Over the past months, the hotel had developed into a kind of free zone that welcomed both sides in the conflict. The RIC men and soldiers used the residents’ bar; IRA men and their political representatives in Sinn Féin, the main lounge. There had never been any trouble in the hotel and O’Keefe didn’t expect there ever would be. He explained this to Wells as Murphy was fetching the bottle. Murphy returned and enquired after their health and welfare as he poured out two glasses of the Bushmills, commenting on the weather and the football from England. O’Keefe imagined he did the same with the local boys out front, substituting some comment about the weekend’s Gaelic matches for the soccer.

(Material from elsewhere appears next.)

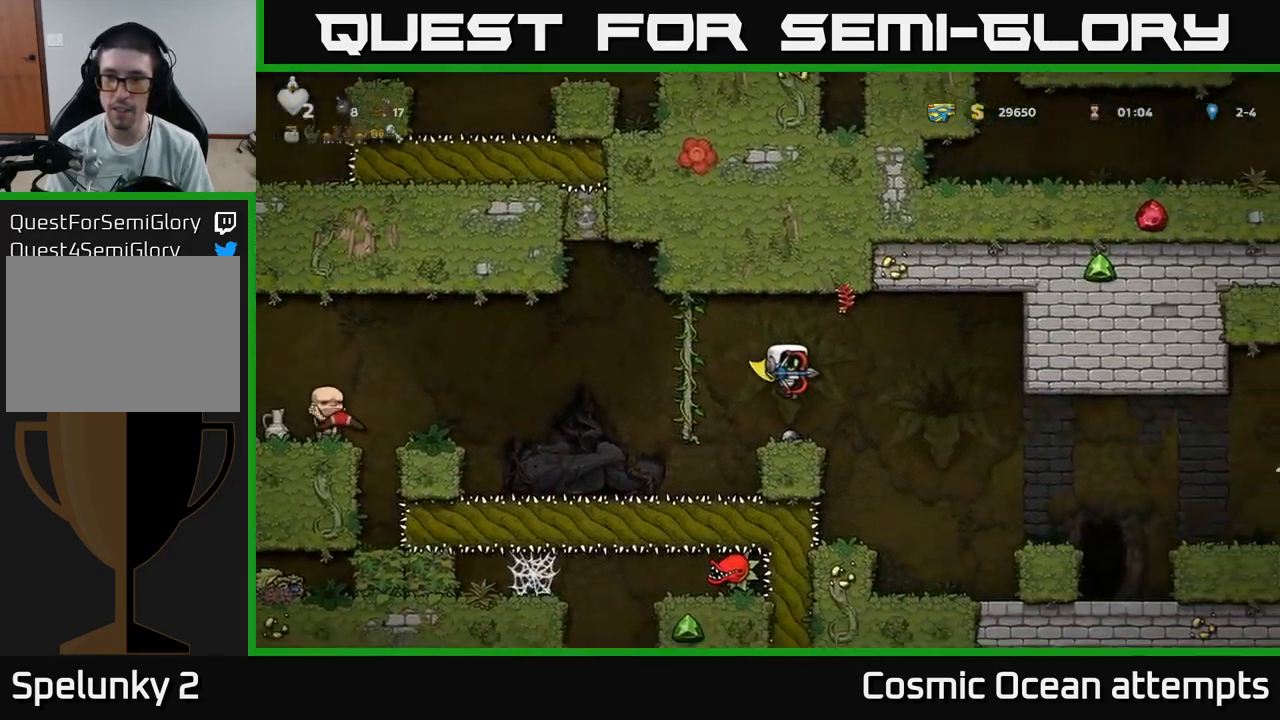
{"buttons": [], "left_stick": "center", "right_stick": "center", "events": [[350, "A", "up"]]}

Wells gulped his whiskey and put his glass back down on the bar, taking his billfold from inside his overcoat. O’Keefe took out his own and his money was halfway to the bar when Wells handed the publican his price.

Murphy took the money and wedged it into a pocket of his waistcoat. ‘Now, gentlemen, I’ll leave you to your bottle. It’s black with people out front it is.’

O’Keefe nodded and tipped his glass to the publican.

Wells spoke up. ‘Thank you, Mr Murphy. One question, if you don’t mind?’

‘Certainly not, sir.’ He smiled benignly.

‘The Bushmills, Mr Murphy. Do you sell much of it in the lounge?’

Murphy, still smiling, replied, ‘Of course, sir. A most popular whiskey, Bushmills. The boys would hardly do without it, would they?’ He left through the swing doors.

Wells took another drink, then turned to O’Keefe. ‘I’m beginning, I think, to understand your country a bit better, Sergeant.’

O’Keefe raised his glass, ‘To my country, Major, a bit better.’

The surgeon laughed and drank, and O’Keefe did the same. O’Keefe liked the man. He seemed adaptable, non-judgemental.

‘One more question, Sergeant – forgive me.’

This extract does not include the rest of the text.